Numerically, this is often converted using:
$ E(\text{eV}) = \frac{12375}{\lambda(\text{\AA})}. $
Therefore,
$ E = \frac{12375}{975} \approx 12.7\,\text{eV}. $
Step 2: Determine the Final Excited State
For a hydrogen atom initially in its ground state ($ n = 1 $),
if it absorbs a photon of about $ 12.75\,\text{eV} $,
the electron transitions to the energy level where the difference
from the ground state is about $ 12.75\,\text{eV} $.

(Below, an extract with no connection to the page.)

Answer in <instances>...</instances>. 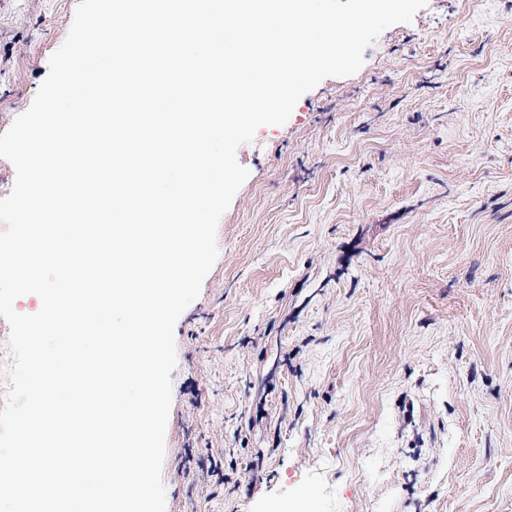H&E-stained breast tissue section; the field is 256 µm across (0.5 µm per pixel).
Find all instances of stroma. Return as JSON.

The energy difference between $ n = 1 $ and $ n = 4 $ is
$ E_1 - E_4 = 13.6\,\text{eV} - 0.85\,\text{eV} = 12.75\,\text{eV}. $
Hence, the electron reaches the fourth energy level ($ n = 4 $).
Step 3: Find the Number of Spectral Lines Emitted
The electron can drop from $ n = 4 $ back to lower energy levels
through various pathways, emitting photons of corresponding
frequencies. The total number of distinct spectral lines
for an electron dropping from level
$ n $ to the ground state is given by the formula:
$ \frac{n(n - 1)}{2}. $
Here, $ n = 4 $. Thus,
$ \frac{4 \times (4 - 1)}{2} = \frac{4 \times 3}{2} = 6. $
Step 4: Conclusion
The hydrogen atom emits 6 distinct spectral lines
when the electron transitions from the fourth energy level
down to the ground state in all possible ways.